You aren't reading it properly, the documentation you are reading is for the case you leave the work to the GC, you can take it yourself C++ RAII style:

   {
      using my_socket = new NetworkSocket()

   }

   // my_socket no longer exists when code arrives here

Or even better if NetworkSocket is a struct, it gets stack allocated, zero GC.
So how about this then:

    {
      using my_socket = new NetworkSocket();
      my_socket.write("Started");
      register_callback(() => my_socket.write("Finished"));
    }
This is the case what RC solves well and tracing GC doesn't solve at all, regardless of the number of interfaces you implement. It is easy to find yourself in this situation given how much callbacks are used in modern codebases.

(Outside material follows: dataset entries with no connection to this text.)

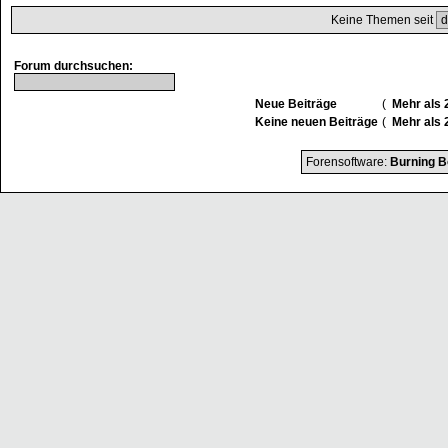
Keine Themen seit
Forum durchsuchen:
Neue Beiträge
(
Mehr als 
Keine neuen Beiträge
(
Mehr als 
Forensoftware:
Burning B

    NetworkComponent foo = new NetworkComponent();

    {
       using my_socket = new NetworkSocket();
       foo.socket = my_socket;
    }

    foo.do_sth_with_socket(); // oops, runtime failure, socket closed
Trying to be clever?

Here is your Rust version, enjoy.

    use std::io::{self};

    struct NetworkComponent {
      socket : NetworkSocket
    }

    impl NetworkComponent {
        fn new() -> NetworkComponent {
            println!("Creating NetworkComponent");
            NetworkComponent {
                socket : NetworkSocket{}
            }
        }
        
        fn do_sth_with_socket(&self) {
            
        }
    }

    impl Drop for NetworkComponent {
        fn drop(&mut self) {
            println!("Dropping NetworkComponent");
        }
    }    


    struct NetworkSocket {
        
    }

    impl Drop for NetworkSocket {
        fn drop(&mut self) {
            println!("Dropping NetworkSocket");
        }
    }  

    fn main() -> io::Result<()> {
        let mut foo = NetworkComponent::new();
        
        {
            let socket = NetworkSocket{};
            foo.socket = socket;
        }
        
        foo.do_sth_with_socket(); // oops, runtime failure, socket closed
        
        Ok(())
    }
https://play.rust-lang.org/?version=stable&mode=debug&editio...
And what did you try to prove here? There is no use after free and no runtime error in this rust code. The socket stays valid since the moment of its creation and for the whole lifetime of the network component. It gets moved out of nested scope properly and gets closed after leaving the outer scope, after dropping the NetworkComponent struct.

The "oops" comment is invalid in your Rust example because the socket is still valid at that point.

Which is totally different than what would happen in C#, where you'd get use-after-free bug (actually use-after-close).

Try with resources is not RAII. It is a lot weaker.